Open a biology textbook to the table of contents and you will undoubtedly see a chapter devoted to the scientific process. Typically, this is presented as a four- or five-step "scientific method," a recipe that all must follow if scientific experimentation is to generate irrefutable results. These steps may be adequate for a science report, but, explains Judy Scotchmoor at the University of California's Museum of Paleontology, it is not really how scientists do their work.
Scotchmoor and a team of natural scientists, social scientists, philosophers, and educators developed a Web site called Understanding Science (www.understandingscience.org) to explain to teachers, students, and the general public "how science really works." The site, launched in January 2009 and funded by the National Science Foundation, presents an alternative to the scientific method: the science flow chart.
The flow chart illustrates how scientific investigations may be inspired by a wide range of inputs, from serendipitous occurrences to practical problems in need of a solution. Next is the gathering and interpretation of data through "testing ideas," which is at the center of the flow chart and at the core of science. From here, the next step may be interactions with the scientific community, further testing, investigation of new questions, or applying scientific knowledge. The chart emphasizes that science is an iterative, dynamic process involving a community of scientists engaged in many different activities.
The flow chart itself was developed through an iterative process. Scotchmoor initially asked the advisory board to think about what they wanted to tell people about science.
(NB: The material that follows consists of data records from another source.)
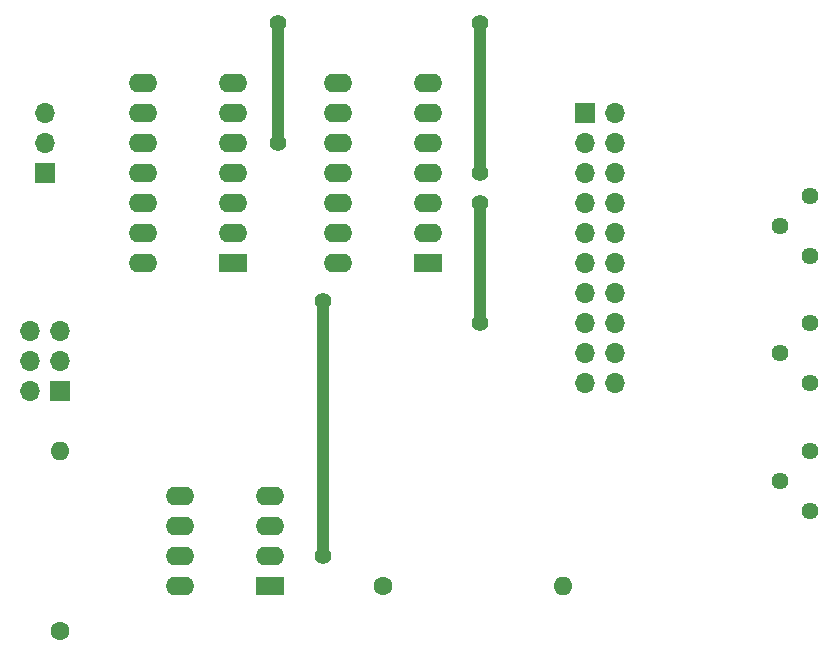
<source format=gbr>
%TF.GenerationSoftware,KiCad,Pcbnew,(5.1.6)-1*%
%TF.CreationDate,2021-02-01T21:39:40+01:00*%
%TF.ProjectId,carteDmx512,63617274-6544-46d7-9835-31322e6b6963,rev?*%
%TF.SameCoordinates,Original*%
%TF.FileFunction,Copper,L1,Top*%
%TF.FilePolarity,Positive*%
%FSLAX46Y46*%
G04 Gerber Fmt 4.6, Leading zero omitted, Abs format (unit mm)*
G04 Created by KiCad (PCBNEW (5.1.6)-1) date 2021-02-01 21:39:40*
%MOMM*%
%LPD*%
G01*
G04 APERTURE LIST*
%TA.AperFunction,ComponentPad*%
%ADD10O,2.400000X1.600000*%
%TD*%
%TA.AperFunction,ComponentPad*%
%ADD11R,2.400000X1.600000*%
%TD*%
%TA.AperFunction,ComponentPad*%
%ADD12C,1.440000*%
%TD*%
%TA.AperFunction,ComponentPad*%
%ADD13O,1.600000X1.600000*%
%TD*%
%TA.AperFunction,ComponentPad*%
%ADD14C,1.600000*%
%TD*%
%TA.AperFunction,ComponentPad*%
%ADD15O,1.700000X1.700000*%
%TD*%
%TA.AperFunction,ComponentPad*%
%ADD16R,1.700000X1.700000*%
%TD*%
%TA.AperFunction,ViaPad*%
%ADD17C,1.400000*%
%TD*%
%TA.AperFunction,Conductor*%
%ADD18C,1.000000*%
%TD*%
G04 APERTURE END LIST*
D10*
%TO.P,U3,8*%
%TO.N,5V*%
X82550000Y-170180000D03*
%TO.P,U3,4*%
%TO.N,DMX_TX*%
X90170000Y-162560000D03*
%TO.P,U3,7*%
%TO.N,Net-(J3-Pad1)*%
X82550000Y-167640000D03*
%TO.P,U3,3*%
%TO.N,enable*%
X90170000Y-165100000D03*
%TO.P,U3,6*%
%TO.N,Net-(J3-Pad3)*%
X82550000Y-165100000D03*
%TO.P,U3,2*%
%TO.N,5V*%
X90170000Y-167640000D03*
%TO.P,U3,5*%
%TO.N,GND*%
X82550000Y-162560000D03*
D11*
%TO.P,U3,1*%
%TO.N,Net-(R2-Pad1)*%
X90170000Y-170180000D03*
%TD*%
D12*
%TO.P,RV3,1*%
%TO.N,3.3V*%
X135890000Y-158750000D03*
%TO.P,RV3,2*%
%TO.N,AnInB*%
X133350000Y-161290000D03*
%TO.P,RV3,3*%
%TO.N,GND*%
X135890000Y-163830000D03*
%TD*%
%TO.P,RV2,1*%
%TO.N,3.3V*%
X135890000Y-147955000D03*
%TO.P,RV2,2*%
%TO.N,AnInG*%
X133350000Y-150495000D03*
%TO.P,RV2,3*%
%TO.N,GND*%
X135890000Y-153035000D03*
%TD*%
%TO.P,RV1,1*%
%TO.N,3.3V*%
X135890000Y-137160000D03*
%TO.P,RV1,2*%
%TO.N,AnInR*%
X133350000Y-139700000D03*
%TO.P,RV1,3*%
%TO.N,GND*%
X135890000Y-142240000D03*
%TD*%
D13*
%TO.P,R2,2*%
%TO.N,GND*%
X114935000Y-170180000D03*
D14*
%TO.P,R2,1*%
%TO.N,Net-(R2-Pad1)*%
X99695000Y-170180000D03*
%TD*%
D13*
%TO.P,R1,2*%
%TO.N,Net-(J3-Pad3)*%
X72390000Y-158750000D03*
D14*
%TO.P,R1,1*%
%TO.N,Net-(J3-Pad1)*%
X72390000Y-173990000D03*
%TD*%
D15*
%TO.P,J3,6*%
%TO.N,GND*%
X69850000Y-148590000D03*
%TO.P,J3,5*%
X72390000Y-148590000D03*
%TO.P,J3,4*%
%TO.N,Net-(J3-Pad3)*%
X69850000Y-151130000D03*
%TO.P,J3,3*%
X72390000Y-151130000D03*
%TO.P,J3,2*%
%TO.N,Net-(J3-Pad1)*%
X69850000Y-153670000D03*
D16*
%TO.P,J3,1*%
X72390000Y-153670000D03*
%TD*%
D15*
%TO.P,J2,3*%
%TO.N,Net-(J2-Pad3)*%
X71120000Y-130175000D03*
%TO.P,J2,2*%
%TO.N,DMX_TX*%
X71120000Y-132715000D03*
D16*
%TO.P,J2,1*%
%TO.N,Net-(J2-Pad1)*%
X71120000Y-135255000D03*
%TD*%
D15*
%TO.P,J1,20*%
%TO.N,AnInB*%
X119380000Y-153035000D03*
%TO.P,J1,19*%
X116840000Y-153035000D03*
%TO.P,J1,18*%
%TO.N,AnInG*%
X119380000Y-150495000D03*
%TO.P,J1,17*%
X116840000Y-150495000D03*
%TO.P,J1,16*%
%TO.N,AnInR*%
X119380000Y-147955000D03*
%TO.P,J1,15*%
X116840000Y-147955000D03*
%TO.P,J1,14*%
%TO.N,enable*%
X119380000Y-145415000D03*
%TO.P,J1,13*%
X116840000Y-145415000D03*
%TO.P,J1,12*%
%TO.N,out_s*%
X119380000Y-142875000D03*
%TO.P,J1,11*%
X116840000Y-142875000D03*
%TO.P,J1,10*%
%TO.N,start*%
X119380000Y-140335000D03*
%TO.P,J1,9*%
X116840000Y-140335000D03*
%TO.P,J1,8*%
%TO.N,TX*%
X119380000Y-137795000D03*
%TO.P,J1,7*%
X116840000Y-137795000D03*
%TO.P,J1,6*%
%TO.N,GND*%
X119380000Y-135255000D03*
%TO.P,J1,5*%
X116840000Y-135255000D03*
%TO.P,J1,4*%
%TO.N,3.3V*%
X119380000Y-132715000D03*
%TO.P,J1,3*%
X116840000Y-132715000D03*
%TO.P,J1,2*%
%TO.N,5V*%
X119380000Y-130175000D03*
D16*
%TO.P,J1,1*%
X116840000Y-130175000D03*
%TD*%
D11*
%TO.P,U1,1*%
%TO.N,out_s*%
X103505000Y-142875000D03*
D10*
%TO.P,U1,8*%
%TO.N,N/C*%
X95885000Y-127635000D03*
%TO.P,U1,2*%
%TO.N,start*%
X103505000Y-140335000D03*
%TO.P,U1,9*%
%TO.N,N/C*%
X95885000Y-130175000D03*
%TO.P,U1,3*%
%TO.N,Net-(U1-Pad3)*%
X103505000Y-137795000D03*
%TO.P,U1,10*%
%TO.N,N/C*%
X95885000Y-132715000D03*
%TO.P,U1,4*%
%TO.N,Net-(U1-Pad4)*%
X103505000Y-135255000D03*
%TO.P,U1,11*%
%TO.N,notstart*%
X95885000Y-135255000D03*
%TO.P,U1,5*%
%TO.N,TX*%
X103505000Y-132715000D03*
%TO.P,U1,12*%
%TO.N,start*%
X95885000Y-137795000D03*
%TO.P,U1,6*%
%TO.N,notstart*%
X103505000Y-130175000D03*
%TO.P,U1,13*%
%TO.N,start*%
X95885000Y-140335000D03*
%TO.P,U1,7*%
%TO.N,GND*%
X103505000Y-127635000D03*
%TO.P,U1,14*%
%TO.N,5V*%
X95885000Y-142875000D03*
%TD*%
%TO.P,U2,14*%
%TO.N,5V*%
X79375000Y-142875000D03*
%TO.P,U2,7*%
%TO.N,GND*%
X86995000Y-127635000D03*
%TO.P,U2,13*%
%TO.N,Net-(U2-Pad13)*%
X79375000Y-140335000D03*
%TO.P,U2,6*%
%TO.N,Net-(U1-Pad4)*%
X86995000Y-130175000D03*
%TO.P,U2,12*%
%TO.N,Net-(U1-Pad3)*%
X79375000Y-137795000D03*
%TO.P,U2,5*%
%TO.N,Net-(U1-Pad4)*%
X86995000Y-132715000D03*
%TO.P,U2,11*%
%TO.N,Net-(J2-Pad1)*%
X79375000Y-135255000D03*
%TO.P,U2,4*%
%TO.N,Net-(U2-Pad13)*%
X86995000Y-135255000D03*
%TO.P,U2,10*%
%TO.N,Net-(J2-Pad3)*%
X79375000Y-132715000D03*
%TO.P,U2,3*%
%TO.N,N/C*%
X86995000Y-137795000D03*
%TO.P,U2,9*%
%TO.N,Net-(J2-Pad1)*%
X79375000Y-130175000D03*
%TO.P,U2,2*%
%TO.N,N/C*%
X86995000Y-140335000D03*
%TO.P,U2,8*%
%TO.N,Net-(J2-Pad1)*%
X79375000Y-127635000D03*
D11*
%TO.P,U2,1*%
%TO.N,N/C*%
X86995000Y-142875000D03*
%TD*%
D17*
%TO.N,5V*%
X94615000Y-167640000D03*
X94615000Y-146050000D03*
%TO.N,Net-(U1-Pad3)*%
X107950000Y-137795000D03*
X107950000Y-147955000D03*
%TO.N,Net-(U1-Pad4)*%
X90805000Y-132715000D03*
X107950000Y-135255000D03*
X90805000Y-122555000D03*
X107950000Y-122555000D03*
%TD*%
D18*
%TO.N,5V*%
X94615000Y-167640000D02*
X94615000Y-147955000D01*
X94615000Y-147955000D02*
X94615000Y-146050000D01*
%TO.N,Net-(U1-Pad3)*%
X107950000Y-137795000D02*
X107950000Y-147955000D01*
%TO.N,Net-(U1-Pad4)*%
X90805000Y-132715000D02*
X90805000Y-122555000D01*
X107950000Y-135255000D02*
X107950000Y-134265051D01*
X107950000Y-134265051D02*
X107950000Y-122555000D01*
%TD*%
M02*

</source>
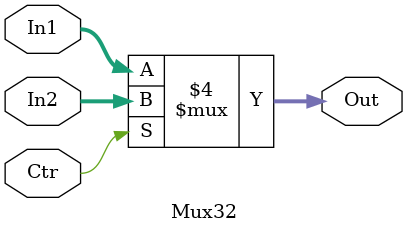
<source format=v>
module Mux32(In1, In2, Ctr, Out);
    input[31:0] In1, In2;
    input Ctr;
    output reg[31:0] Out;
    
    always@(*)begin
    
        if(Ctr==0)
            Out=In1;
        else 
            Out=In2;
    
    end
    
endmodule
</source>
This result, she says, was "masses of arrows going all over the place." Although other projects and Web sites exist that focus on the nature and process of science, the science flow chart and the broad range of additional materials on the Understanding Science Web site are unique. "I haven't found any other site of this breadth or depth that illustrates the dynamic, nonlinear, creative scientific process and that is appropriate for teachers and the general public," Scotchmoor says.
The traditional scientific method was formalized in the middle of the 20th century, explains Michael Weisberg, assistant professor of philosophy at the University of Pennsylvania and an advisory board member of Understanding Science. Part of the attractiveness of the method was its focus on testing and confirmation. But justification, or outcome-based science, is quite different from discovery, states Weisberg. The discovery aspect of science needs equal time. "We, the scientific community, have an opportunity to be proactive and excite people about science," says Weisberg, who is confident that this new way of looking at science will generate interest and enthusiasm.
The teacher resources on the Understanding Science Web site explain the need for this paradigm shift. They also include examples of how to introduce the science flow chart to students using case studies and stories about scientists that explicitly describe the variety of paths their research has taken. The goal, says Scotchmoor, is to show that "science really is an adventure. There are certain rules that you need to follow, but really you can't predict where questions will take you."
Jennifer Collins, a middle-school science teacher, was part of the development team and an early adopter of the science flow chart: "I had my students look at the chart before I ever told them anything about it and then tell me what they think it shows about how science is done. They were able to recognize that science can happen in many ways, that there are different parts to science investigations. Many were interested in the ways scientists begin their research, that is, what inspires them." Collins provides opportunities for her students to do different things on the flow chart.
Natalie Kuldell, advisory board member and instructor of biological engineering at the Massachusetts Institute of Technology, has used the science flow chart in her undergraduate orientation lecture. "I use it to stress that science cannot be oversimplified to make a good story," says Kuldell. Data that do not help students reach neat conclusions cannot simply be wiped away. The flow chart helps her explain this, as does the site's growing collection of research pathways, which are real examples of the iterative, dynamic process of science.
Kuldell recognizes that educators face time constraints but strongly encourages everyone who teaches science to find time to include the process of science in their curricula. It can be as simple as replacing a fact or two with a process of science moment. "I think by demonstrating that science requires creativity and imagination," adds Kuldell, "more students will be attracted to a career that is truly a fun and exciting endeavor."